Task directions: Only the lines below starting at the one containing "X006234Y001332D01*" and ending at the one containing "X013540Y004822D01*" belong in the answer, each copied exactly.

Entries taken from a collection
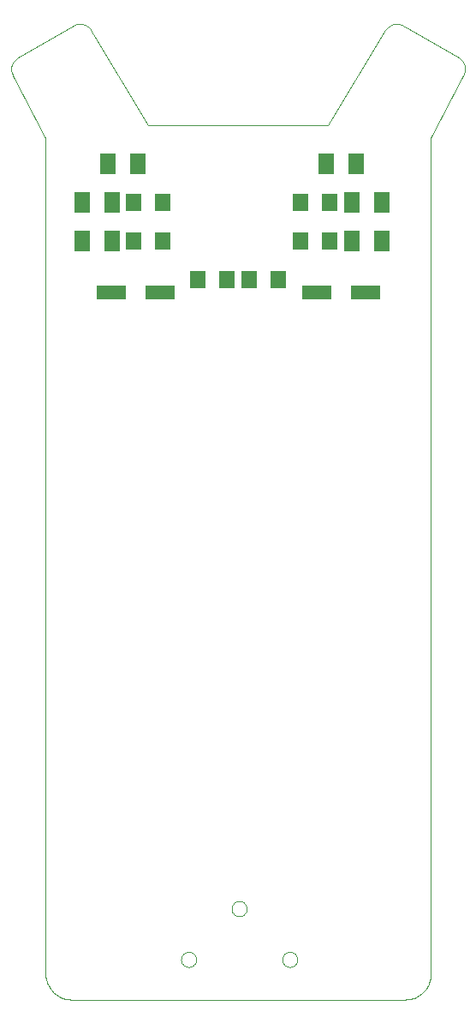
<source format=gtp>
G75*
%MOIN*%
%OFA0B0*%
%FSLAX24Y24*%
%IPPOS*%
%LPD*%
%AMOC8*
5,1,8,0,0,1.08239X$1,22.5*
%
%ADD10C,0.0000*%
%ADD11R,0.0630X0.0710*%
%ADD12R,0.1181X0.0551*%
%ADD13R,0.0591X0.0787*%
D10*
X005983Y001995D02*
X005983Y034495D01*
X004718Y036919D01*
X004698Y036958D01*
X004681Y036998D01*
X004668Y037040D01*
X004659Y037082D01*
X004653Y037125D01*
X004651Y037169D01*
X004653Y037213D01*
X004659Y037256D01*
X004668Y037298D01*
X004681Y037340D01*
X004698Y037380D01*
X004718Y037419D01*
X004741Y037456D01*
X004768Y037490D01*
X004797Y037523D01*
X004830Y037552D01*
X004864Y037579D01*
X004901Y037602D01*
X007066Y038852D01*
X007105Y038872D01*
X007145Y038889D01*
X007187Y038902D01*
X007229Y038911D01*
X007272Y038917D01*
X007316Y038919D01*
X007360Y038917D01*
X007403Y038911D01*
X007445Y038902D01*
X007487Y038889D01*
X007527Y038872D01*
X007566Y038852D01*
X007603Y038829D01*
X007637Y038802D01*
X007670Y038773D01*
X007699Y038740D01*
X007726Y038706D01*
X007749Y038669D01*
X009983Y034995D01*
X016983Y034995D01*
X019218Y038669D01*
X019241Y038706D01*
X019268Y038740D01*
X019297Y038773D01*
X019330Y038802D01*
X019364Y038829D01*
X019401Y038852D01*
X019440Y038872D01*
X019480Y038889D01*
X019522Y038902D01*
X019564Y038911D01*
X019607Y038917D01*
X019651Y038919D01*
X019695Y038917D01*
X019738Y038911D01*
X019780Y038902D01*
X019822Y038889D01*
X019862Y038872D01*
X019901Y038852D01*
X022066Y037602D01*
X022103Y037579D01*
X022137Y037552D01*
X022170Y037523D01*
X022199Y037490D01*
X022226Y037456D01*
X022249Y037419D01*
X022269Y037380D01*
X022286Y037340D01*
X022299Y037298D01*
X022308Y037256D01*
X022314Y037213D01*
X022316Y037169D01*
X022314Y037125D01*
X022308Y037082D01*
X022299Y037040D01*
X022286Y036998D01*
X022269Y036958D01*
X022249Y036919D01*
X020983Y034495D01*
X020983Y001995D01*
X020981Y001935D01*
X020976Y001874D01*
X020967Y001815D01*
X020954Y001756D01*
X020938Y001697D01*
X020918Y001640D01*
X020895Y001585D01*
X020868Y001530D01*
X020839Y001478D01*
X020806Y001427D01*
X020770Y001378D01*
X020732Y001332D01*
X020690Y001288D01*
X020646Y001246D01*
X020600Y001208D01*
X020551Y001172D01*
X020500Y001139D01*
X020448Y001110D01*
X020393Y001083D01*
X020338Y001060D01*
X020281Y001040D01*
X020222Y001024D01*
X020163Y001011D01*
X020104Y001002D01*
X020043Y000997D01*
X019983Y000995D01*
X006983Y000995D01*
X006923Y000997D01*
X006862Y001002D01*
X006803Y001011D01*
X006744Y001024D01*
X006685Y001040D01*
X006628Y001060D01*
X006573Y001083D01*
X006518Y001110D01*
X006466Y001139D01*
X006415Y001172D01*
X006366Y001208D01*
X006320Y001246D01*
X006276Y001288D01*
X006234Y001332D01*
X006196Y001378D01*
X006160Y001427D01*
X006127Y001478D01*
X006098Y001530D01*
X006071Y001585D01*
X006048Y001640D01*
X006028Y001697D01*
X006012Y001756D01*
X005999Y001815D01*
X005990Y001874D01*
X005985Y001935D01*
X005983Y001995D01*
X011259Y002558D02*
X011261Y002592D01*
X011267Y002626D01*
X011277Y002659D01*
X011290Y002690D01*
X011308Y002720D01*
X011328Y002748D01*
X011352Y002773D01*
X011378Y002795D01*
X011406Y002813D01*
X011437Y002829D01*
X011469Y002841D01*
X011503Y002849D01*
X011537Y002853D01*
X011571Y002853D01*
X011605Y002849D01*
X011639Y002841D01*
X011671Y002829D01*
X011701Y002813D01*
X011730Y002795D01*
X011756Y002773D01*
X011780Y002748D01*
X011800Y002720D01*
X011818Y002690D01*
X011831Y002659D01*
X011841Y002626D01*
X011847Y002592D01*
X011849Y002558D01*
X011847Y002524D01*
X011841Y002490D01*
X011831Y002457D01*
X011818Y002426D01*
X011800Y002396D01*
X011780Y002368D01*
X011756Y002343D01*
X011730Y002321D01*
X011702Y002303D01*
X011671Y002287D01*
X011639Y002275D01*
X011605Y002267D01*
X011571Y002263D01*
X011537Y002263D01*
X011503Y002267D01*
X011469Y002275D01*
X011437Y002287D01*
X011406Y002303D01*
X011378Y002321D01*
X011352Y002343D01*
X011328Y002368D01*
X011308Y002396D01*
X011290Y002426D01*
X011277Y002457D01*
X011267Y002490D01*
X011261Y002524D01*
X011259Y002558D01*
X013228Y004527D02*
X013230Y004561D01*
X013236Y004595D01*
X013246Y004628D01*
X013259Y004659D01*
X013277Y004689D01*
X013297Y004717D01*
X013321Y004742D01*
X013347Y004764D01*
X013375Y004782D01*
X013406Y004798D01*
X013438Y004810D01*
X013472Y004818D01*
X013506Y004822D01*
X013540Y004822D01*
X013574Y004818D01*
X013608Y004810D01*
X013640Y004798D01*
X013670Y004782D01*
X013699Y004764D01*
X013725Y004742D01*
X013749Y004717D01*
X013769Y004689D01*
X013787Y004659D01*
X013800Y004628D01*
X013810Y004595D01*
X013816Y004561D01*
X013818Y004527D01*
X013816Y004493D01*
X013810Y004459D01*
X013800Y004426D01*
X013787Y004395D01*
X013769Y004365D01*
X013749Y004337D01*
X013725Y004312D01*
X013699Y004290D01*
X013671Y004272D01*
X013640Y004256D01*
X013608Y004244D01*
X013574Y004236D01*
X013540Y004232D01*
X013506Y004232D01*
X013472Y004236D01*
X013438Y004244D01*
X013406Y004256D01*
X013375Y004272D01*
X013347Y004290D01*
X013321Y004312D01*
X013297Y004337D01*
X013277Y004365D01*
X013259Y004395D01*
X013246Y004426D01*
X013236Y004459D01*
X013230Y004493D01*
X013228Y004527D01*
X015196Y002558D02*
X015198Y002592D01*
X015204Y002626D01*
X015214Y002659D01*
X015227Y002690D01*
X015245Y002720D01*
X015265Y002748D01*
X015289Y002773D01*
X015315Y002795D01*
X015343Y002813D01*
X015374Y002829D01*
X015406Y002841D01*
X015440Y002849D01*
X015474Y002853D01*
X015508Y002853D01*
X015542Y002849D01*
X015576Y002841D01*
X015608Y002829D01*
X015638Y002813D01*
X015667Y002795D01*
X015693Y002773D01*
X015717Y002748D01*
X015737Y002720D01*
X015755Y002690D01*
X015768Y002659D01*
X015778Y002626D01*
X015784Y002592D01*
X015786Y002558D01*
X015784Y002524D01*
X015778Y002490D01*
X015768Y002457D01*
X015755Y002426D01*
X015737Y002396D01*
X015717Y002368D01*
X015693Y002343D01*
X015667Y002321D01*
X015639Y002303D01*
X015608Y002287D01*
X015576Y002275D01*
X015542Y002267D01*
X015508Y002263D01*
X015474Y002263D01*
X015440Y002267D01*
X015406Y002275D01*
X015374Y002287D01*
X015343Y002303D01*
X015315Y002321D01*
X015289Y002343D01*
X015265Y002368D01*
X015245Y002396D01*
X015227Y002426D01*
X015214Y002457D01*
X015204Y002490D01*
X015198Y002524D01*
X015196Y002558D01*
D11*
X015043Y028995D03*
X015923Y030495D03*
X015923Y031995D03*
X017043Y031995D03*
X017043Y030495D03*
X013923Y028995D03*
X013043Y028995D03*
X011923Y028995D03*
X010543Y030495D03*
X010543Y031995D03*
X009423Y031995D03*
X009423Y030495D03*
D12*
X008538Y028495D03*
X010428Y028495D03*
X016538Y028495D03*
X018428Y028495D03*
D13*
X017893Y030495D03*
X017893Y031995D03*
X018074Y033495D03*
X019074Y031995D03*
X019074Y030495D03*
X016893Y033495D03*
X009574Y033495D03*
X008574Y031995D03*
X008574Y030495D03*
X007393Y030495D03*
X007393Y031995D03*
X008393Y033495D03*
M02*

</source>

Exercise result:
X006234Y001332D01*
X006196Y001378D01*
X006160Y001427D01*
X006127Y001478D01*
X006098Y001530D01*
X006071Y001585D01*
X006048Y001640D01*
X006028Y001697D01*
X006012Y001756D01*
X005999Y001815D01*
X005990Y001874D01*
X005985Y001935D01*
X005983Y001995D01*
X011259Y002558D02*
X011261Y002592D01*
X011267Y002626D01*
X011277Y002659D01*
X011290Y002690D01*
X011308Y002720D01*
X011328Y002748D01*
X011352Y002773D01*
X011378Y002795D01*
X011406Y002813D01*
X011437Y002829D01*
X011469Y002841D01*
X011503Y002849D01*
X011537Y002853D01*
X011571Y002853D01*
X011605Y002849D01*
X011639Y002841D01*
X011671Y002829D01*
X011701Y002813D01*
X011730Y002795D01*
X011756Y002773D01*
X011780Y002748D01*
X011800Y002720D01*
X011818Y002690D01*
X011831Y002659D01*
X011841Y002626D01*
X011847Y002592D01*
X011849Y002558D01*
X011847Y002524D01*
X011841Y002490D01*
X011831Y002457D01*
X011818Y002426D01*
X011800Y002396D01*
X011780Y002368D01*
X011756Y002343D01*
X011730Y002321D01*
X011702Y002303D01*
X011671Y002287D01*
X011639Y002275D01*
X011605Y002267D01*
X011571Y002263D01*
X011537Y002263D01*
X011503Y002267D01*
X011469Y002275D01*
X011437Y002287D01*
X011406Y002303D01*
X011378Y002321D01*
X011352Y002343D01*
X011328Y002368D01*
X011308Y002396D01*
X011290Y002426D01*
X011277Y002457D01*
X011267Y002490D01*
X011261Y002524D01*
X011259Y002558D01*
X013228Y004527D02*
X013230Y004561D01*
X013236Y004595D01*
X013246Y004628D01*
X013259Y004659D01*
X013277Y004689D01*
X013297Y004717D01*
X013321Y004742D01*
X013347Y004764D01*
X013375Y004782D01*
X013406Y004798D01*
X013438Y004810D01*
X013472Y004818D01*
X013506Y004822D01*
X013540Y004822D01*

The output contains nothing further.